Room: AAPM ePoster Library
Tracking the tumor in the beam’s-eye-view is challenging for VMAT treatments due to (1) partial occlusions of the target by the MLC leafs and (2) the low contrast of the tumors on EPID images. We introduce a novel markerless beam’s-eye-view tracking based on semantic deep learning segmentation.
The tracking system consists of the trained U-Net for initial segmentation and an image registration component. The registration algorithm combines the current aperture, identified using a level-set method, with the projected tumor contour to refine the segmentation.
EPID images from 9 patients (2 fractions/patient) treated with VMAT for non-small cell lung cancer were manually labelled using projected CT tumor contours. Images from 3 patients were used to train a U-Net (VGG19) architecture for semantic segmentations.
The system was tested on EPID images from the remaining 12 fractions from the 6 unseen patients.
We evaluated the error in tumor centroid motion in the x-(lateral) and y-(superior/inferior) directions of the beam’s-eye-view images by comparing with manual labelled ground-truth. Dice Similarity Coefficients (DSC) between the segmented tumors and the ground-truth labels were computed.

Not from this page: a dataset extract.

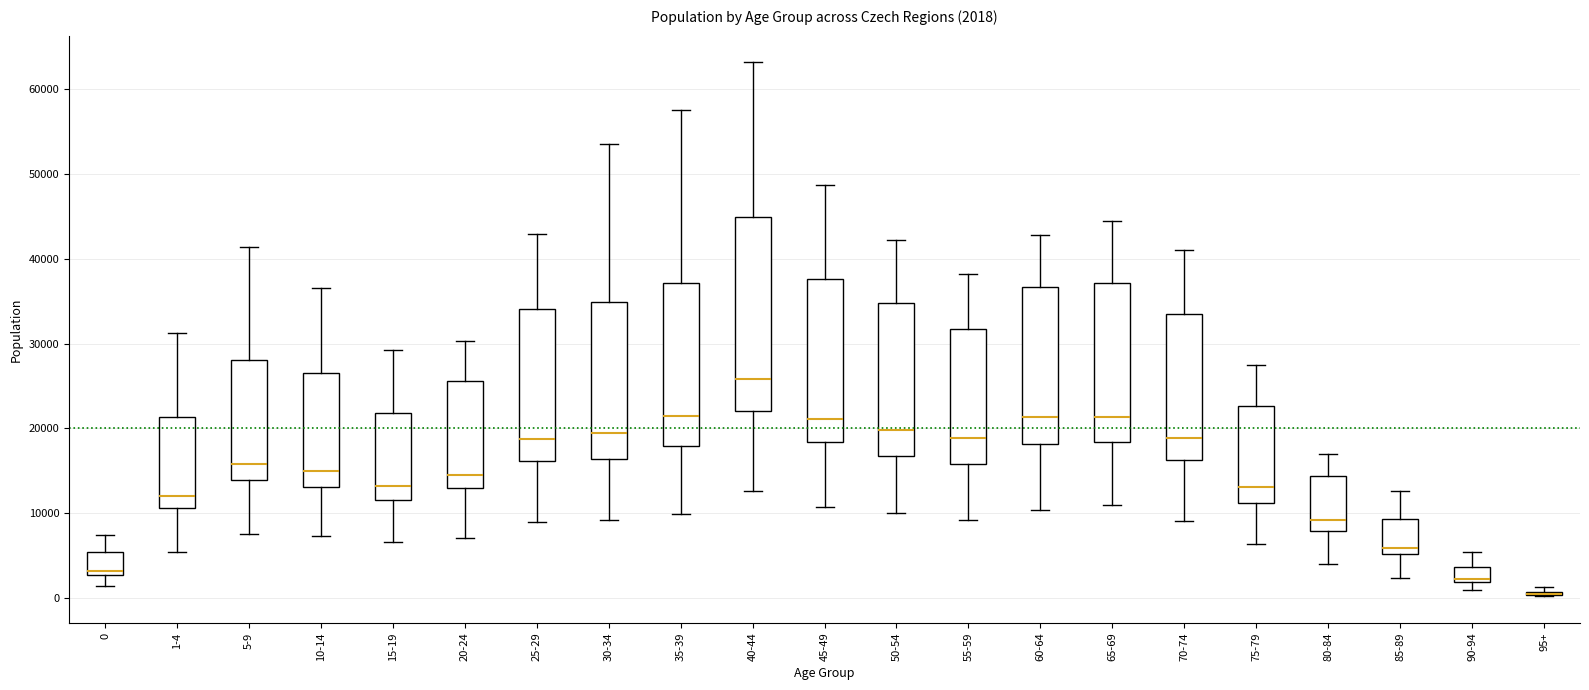

Comparing the boxes themselves (not the whiskers), which one is the tallest?

40-44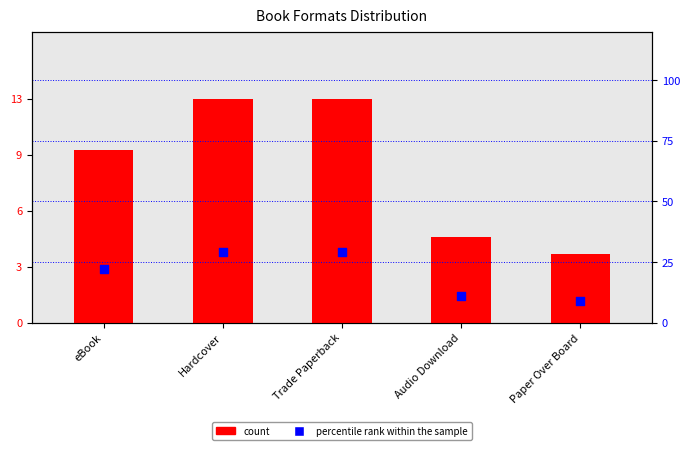

What is the total value across all series at eBook?

32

The tracking system has a geometric error of 0.2±4.5 mm in the x-direction and 0.3±5.5 mm in the y-direction of the beam’s-eye-view images on the test dataset. The DSC of the segmented tumor on patients’ beam’s-eye-view images compared to the ground-truth was 0.69±0.18 (N=23160 images) with a failure rate (DSC=0) of <0.5%.

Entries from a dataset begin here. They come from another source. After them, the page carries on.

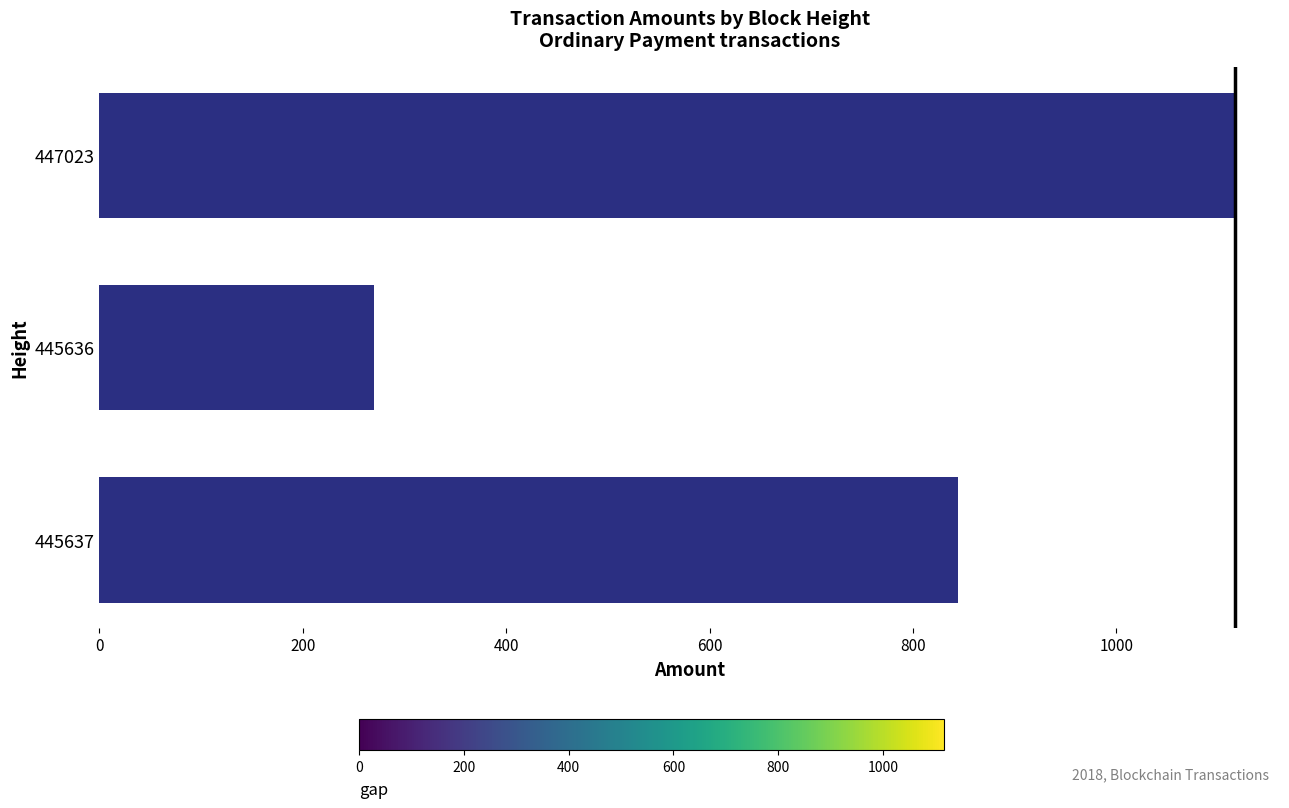

What is the maximum value shown in the chart?

1116.1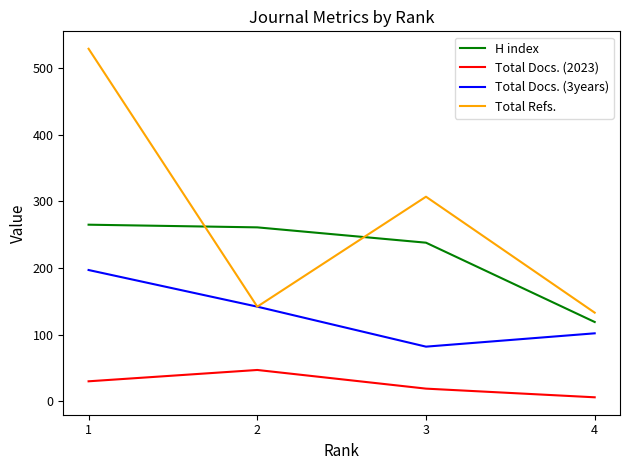

What is the spread (max minus min) of values at 3?

288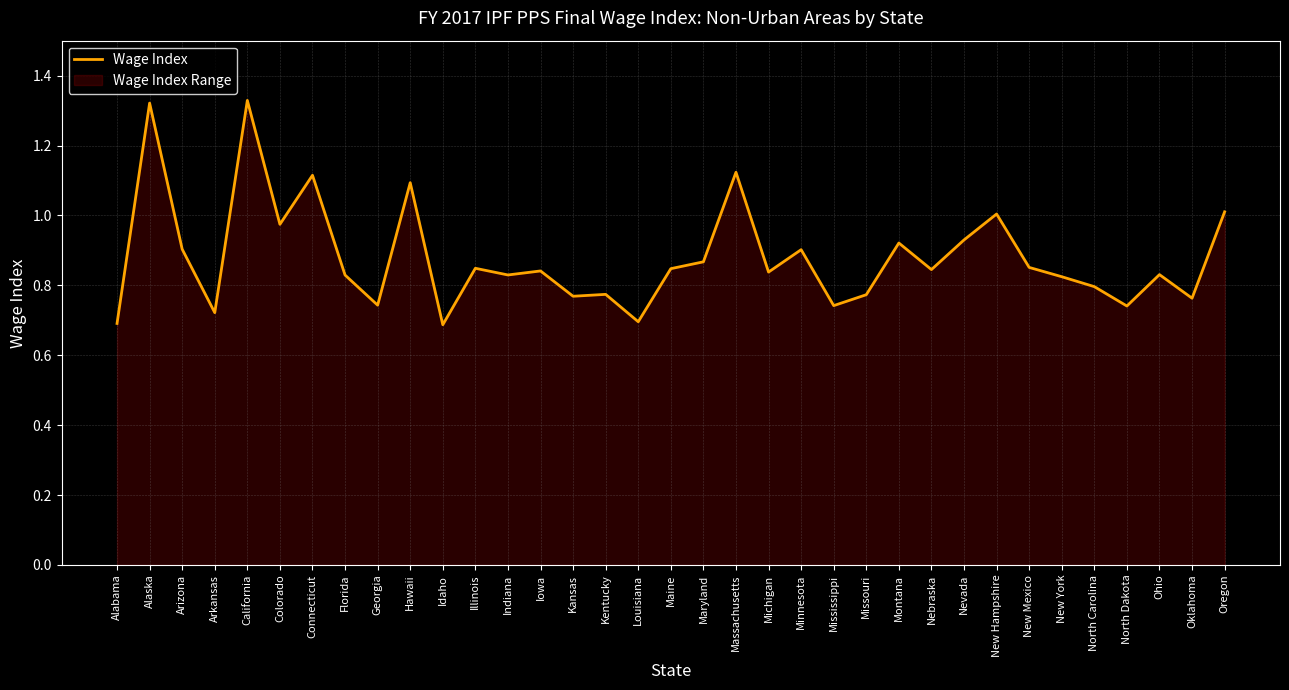

Rank the categories by value from highest to lowest.

California, Alaska, Massachusetts, Connecticut, Hawaii, Oregon, New Hampshire, Colorado, Nevada, Montana, Arizona, Minnesota, Maryland, New Mexico, Illinois, Maine, Nebraska, Iowa, Michigan, Ohio, Indiana, Florida, New York, North Carolina, Kentucky, Missouri, Kansas, Oklahoma, Georgia, Mississippi, North Dakota, Arkansas, Louisiana, Alabama, Idaho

A direct tumor tracking system for beam’s-eye-view images of lung cancer patients treated with modern VMAT plans was developed and evaluated. The tracking system has good agreement with the tumour shape, overcoming challenges of beam’s-eye-view tracking. This work represents the first step toward reaching for the ideal real-time tumor tracking, one that requires no implanted markers adds no imaging dose and operates without any additional hardware.
Funding Support, Disclosures, and Conflict of Interest: D T Nguyen is funded by Australian NHMRC and Cancer Institute NSW Early Career Fellowships. P Keall acknowledges funding from NHMRC Fellowship.